Harare Hit By Traffic Gridlock Due To Power Outages

MOTORISTS and pedestrians have to brace themselves for one of their worst nightmares in Harare’s central business district — congestion.

While the traffic gridlock is usually associated with the rain season in Harare, this time it is happening in winter because of power outages as power utility Zesa switches off parts of the city due to an ongoing load-shedding programme which is affecting those traffic signals which are not solar-powered.

The City of Harare is experiencing increased periods of power outages due to load shedding as indicated by ZETDC in their distributed schedules.

Traffic signals are supplied power from the same network and are not spared from load shedding.

As a result of of the load shedding, the City is experiencing increased traffic signals outages.

While some traffic signals are powered by solar, a good number are not.

While it is common cause that many African cities face this challenge, it cannot be justification of what is happening in Harare, and the situation seems to be getting worse by the day and yet it is quite costly to the development of this country.

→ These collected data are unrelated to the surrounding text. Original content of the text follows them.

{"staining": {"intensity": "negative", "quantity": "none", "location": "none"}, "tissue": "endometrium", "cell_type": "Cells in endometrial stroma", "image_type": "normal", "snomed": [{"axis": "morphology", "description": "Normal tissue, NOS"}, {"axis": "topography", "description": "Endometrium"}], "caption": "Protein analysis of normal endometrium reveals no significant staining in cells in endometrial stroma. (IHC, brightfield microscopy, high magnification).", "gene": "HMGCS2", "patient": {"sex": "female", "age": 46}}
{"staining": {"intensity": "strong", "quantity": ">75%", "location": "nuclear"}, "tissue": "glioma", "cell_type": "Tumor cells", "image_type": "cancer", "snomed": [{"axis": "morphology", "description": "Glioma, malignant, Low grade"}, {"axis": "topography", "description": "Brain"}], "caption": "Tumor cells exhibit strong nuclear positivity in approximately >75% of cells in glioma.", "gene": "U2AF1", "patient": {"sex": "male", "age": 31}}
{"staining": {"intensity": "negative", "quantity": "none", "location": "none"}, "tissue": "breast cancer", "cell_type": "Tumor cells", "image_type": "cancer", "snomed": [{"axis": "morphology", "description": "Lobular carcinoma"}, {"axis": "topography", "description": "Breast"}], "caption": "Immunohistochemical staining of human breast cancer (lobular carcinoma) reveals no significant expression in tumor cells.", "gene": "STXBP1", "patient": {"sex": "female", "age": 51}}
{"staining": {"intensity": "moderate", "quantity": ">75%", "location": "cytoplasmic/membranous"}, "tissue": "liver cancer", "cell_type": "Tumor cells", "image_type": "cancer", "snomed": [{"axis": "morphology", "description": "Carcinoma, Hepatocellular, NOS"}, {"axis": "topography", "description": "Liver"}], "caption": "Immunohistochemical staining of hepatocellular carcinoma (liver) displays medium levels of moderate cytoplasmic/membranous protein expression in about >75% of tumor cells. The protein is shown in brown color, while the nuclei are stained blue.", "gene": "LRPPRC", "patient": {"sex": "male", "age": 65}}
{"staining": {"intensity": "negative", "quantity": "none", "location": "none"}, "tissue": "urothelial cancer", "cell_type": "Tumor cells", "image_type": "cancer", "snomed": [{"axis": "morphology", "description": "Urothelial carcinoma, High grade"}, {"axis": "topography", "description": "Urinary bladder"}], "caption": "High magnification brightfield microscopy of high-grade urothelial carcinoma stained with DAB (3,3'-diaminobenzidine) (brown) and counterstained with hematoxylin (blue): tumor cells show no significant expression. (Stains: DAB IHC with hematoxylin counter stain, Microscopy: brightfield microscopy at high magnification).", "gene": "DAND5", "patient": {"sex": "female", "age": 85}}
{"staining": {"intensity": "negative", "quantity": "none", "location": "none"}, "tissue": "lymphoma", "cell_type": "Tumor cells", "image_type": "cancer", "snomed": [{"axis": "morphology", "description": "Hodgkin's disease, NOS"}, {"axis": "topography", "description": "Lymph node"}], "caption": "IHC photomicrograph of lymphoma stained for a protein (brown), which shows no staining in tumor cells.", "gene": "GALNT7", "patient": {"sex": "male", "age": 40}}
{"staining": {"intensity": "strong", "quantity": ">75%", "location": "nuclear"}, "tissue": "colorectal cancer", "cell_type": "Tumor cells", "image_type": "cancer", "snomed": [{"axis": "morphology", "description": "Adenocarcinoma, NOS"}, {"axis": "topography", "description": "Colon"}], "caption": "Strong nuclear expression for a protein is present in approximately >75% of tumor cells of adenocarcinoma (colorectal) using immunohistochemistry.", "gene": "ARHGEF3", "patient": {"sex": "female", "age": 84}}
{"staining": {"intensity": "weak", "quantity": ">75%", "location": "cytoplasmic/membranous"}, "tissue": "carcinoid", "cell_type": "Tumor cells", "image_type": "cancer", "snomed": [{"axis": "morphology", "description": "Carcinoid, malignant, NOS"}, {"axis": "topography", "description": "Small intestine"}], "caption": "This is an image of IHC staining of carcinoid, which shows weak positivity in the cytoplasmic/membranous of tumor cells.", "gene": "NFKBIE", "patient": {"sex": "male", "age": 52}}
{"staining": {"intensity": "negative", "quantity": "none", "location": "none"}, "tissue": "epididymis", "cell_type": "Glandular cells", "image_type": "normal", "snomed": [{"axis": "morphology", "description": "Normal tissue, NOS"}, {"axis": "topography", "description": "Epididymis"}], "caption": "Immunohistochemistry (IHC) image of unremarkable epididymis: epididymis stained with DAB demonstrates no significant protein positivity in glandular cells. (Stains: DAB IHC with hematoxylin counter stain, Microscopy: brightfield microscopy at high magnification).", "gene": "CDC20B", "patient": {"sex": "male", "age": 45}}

For instance, reports are that South Africa loses more than R1,5 billion annually as a result of traffic congestion. A World Bank study also reveals that Egypt’s capital city, Cairo, loses $8 billion annually, which is about 4 percent of that country’s Gross Domestic Product.

We can all imagine the costs of traffic congestion for Zimbabwe. If thriving economies such as South Africa and Egypt can feel the impact of traffic congestion what of this economy that is striving to wiggle out of decades of challenges? The impact is obviously colossal and one we cannot afford.